Toujurs moi says I can only imagine.
"Poor bin almost got home where it yearned to be but then reaching almost was rejected for no fault of it's own. That is sad, poor little bin just wanted to come home. AWWWWwww
Come to me little bin and I wil claim you no matter your condition"

June 5, 2009 12:13 AM  
Blogger Tumble Fish Studio said...

Tace, were you wondering if someone had stolen me since it's been so long since I've visited? No, I know you've been keeping tabs on me and I've appreciated your caring happy-inducing comments. I would say I am so happy you are reunited with your receptacle but that doesn't seem to quite fit after reading the whole story. Do you write your address on your bins? We do. In big fat sharpy scribblings on five sides if you count the lid. Our's are "rented" from the city, though, and also have serial numbers so they can be tracked down if need be. Yeah, quite a racket the city has - you HAVE to pay for 3 receptacles - green, recycle, and trash. You can't provide your own. But at least there is no bin envy that might entice someone to upgrade with someone else's bin.

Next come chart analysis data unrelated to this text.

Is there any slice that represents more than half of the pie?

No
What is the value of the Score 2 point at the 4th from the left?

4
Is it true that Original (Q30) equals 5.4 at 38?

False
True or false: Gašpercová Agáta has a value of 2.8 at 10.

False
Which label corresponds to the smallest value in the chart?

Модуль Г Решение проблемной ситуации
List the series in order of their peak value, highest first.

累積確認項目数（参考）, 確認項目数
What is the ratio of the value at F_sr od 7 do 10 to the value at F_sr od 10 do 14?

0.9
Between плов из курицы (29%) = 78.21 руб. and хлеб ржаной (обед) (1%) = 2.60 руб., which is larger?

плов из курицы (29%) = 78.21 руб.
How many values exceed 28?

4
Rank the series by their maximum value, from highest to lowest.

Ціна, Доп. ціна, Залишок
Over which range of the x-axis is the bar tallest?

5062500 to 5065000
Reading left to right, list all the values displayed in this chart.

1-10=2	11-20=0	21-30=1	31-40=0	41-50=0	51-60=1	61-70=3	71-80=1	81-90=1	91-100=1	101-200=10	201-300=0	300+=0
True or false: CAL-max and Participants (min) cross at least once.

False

Well, I am off to try and start catching up on everyone's blogs and flickrs. Thank you, my friend, for always being there for me!

marsha

June 7, 2009 9:28 AM  
Blogger Tace said...

Toujours Moi, now you're just trying to make me feel guilty, waaaaaah. I already feel guilty, but seriously you do not know nor want to know how nasty this bin was. I suspect that the garbage men did not even empty it because we're supposed to use the city provided bins like Tumble Fish mentions in the next comment. Anyways I'd have to figure out how to dispose of the nastiness inside with out getting myself covered in it and all the lovely creepy crawlies that have now made it home on top of how to actually clean it because we rent after all and I don't feel comfortable just marching a huge container full of nasty liquid and whatnot out to the landlord's gardens to dump. waaaaaaaaaah, so, it's like a stalemate. They haven't taken it back and neither have we, not until I crack or they do...we shall see......

June 8, 2009 12:40 AM  
Blogger Tace said...

Ms. TumbleFish, glad to hear your bright happy virtual voice again! :) I should mention that we also have to use city provided bis, NOW, but a year or so ago we were still allowed to use our own bins. Oh the drama of the disposal system. There should be a soap opera....seriously, the passions and tales woven just beneath the seamy underbelly of waste disposal-ry and the people who do it and the people who pay for it. Whoo man, hot stuff. :D

June 8, 2009 12:43 AM  
Blogger Tumble Fish Studio said...

Oh, I feel a "have to think of a title" coming on . . . you know when you want to get an idea but it's just not there at that moment and so you put the idea to get an idea on the little "to do" list in your mind . . . so now as I am driving and showering and washing dishes and standing in line at the airport and trying not to think of crashing while I'm in the airplane this week, I will be trying to come up with a title worthy of sparking a trash inspired soap opera. Then you can write the script and we will pitch it to the networks and they will produce it only with the agreement that you occasionally make guest appearances and you will give me credit for my brilliant title and we will both become fabulously rich. My title will be so brilliant in fact, that I will become a successful title writer sought after the world over to name things like soap operas, movies, toothpaste, rose hybrids, stars and supernovas, people's yachts, restaurants, and infomercial products.

I'm off to get started. Glad you're there to make me and the rest of the world smile, Tace.